Other mission objectives
The USMP-3 payload consisted of four major experiments mounted on two Mission Peculiar Experiment Support Structures and three Shuttle Mid-deck experiments. The experiments were: Advanced Automated Directional Solidification Furnace, Material pour l'Etude des Phenomenes Interessant la Solidification sur Terre et en Orbite, Space Acceleration Measurement System, Orbital Acceleration Research Experiment, Critical Fluid Light Scattering Experiment and Isothermal Dendritic Growth Experiment.
Alternating use of bunk bed
Astronauts Jeffrey A. Hoffman and Scott J. Horowitz, both Jewish, had alternating use of the same bunk bed, to which Hoffman attached, upon Horowitz's request, a mezuzah, using Velcro.

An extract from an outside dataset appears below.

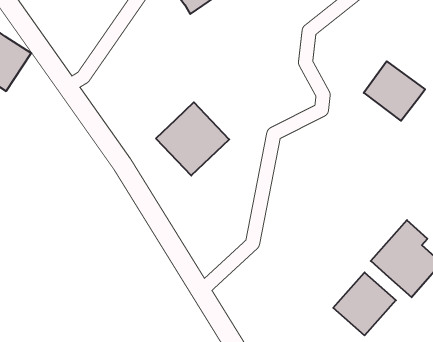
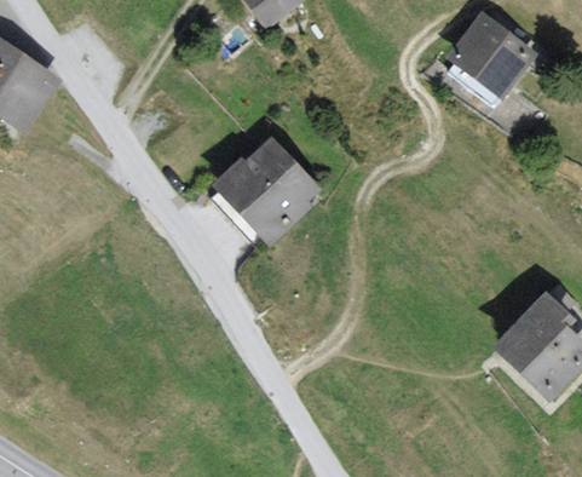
building: [364,61,425,121] -> [451,16,531,93]
building: [333,272,396,335] -> none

STS-75 was the shuttle mission described in the fictional NASA Document 12-571-3570, although this document was disseminated several years before STS-75 was launched. The document purports to report on experiments to determine effective sexual positions in microgravity. Astronomer and scientific writer Pierre Kohler mistook this document for fact and is responsible for a major increase in its redistribution in the early 21st century. Conspiracy theories first made in the early beginnings of the Shuttle era of sex in space were suddenly made rampant again, causing a minor press debacle among tabloids.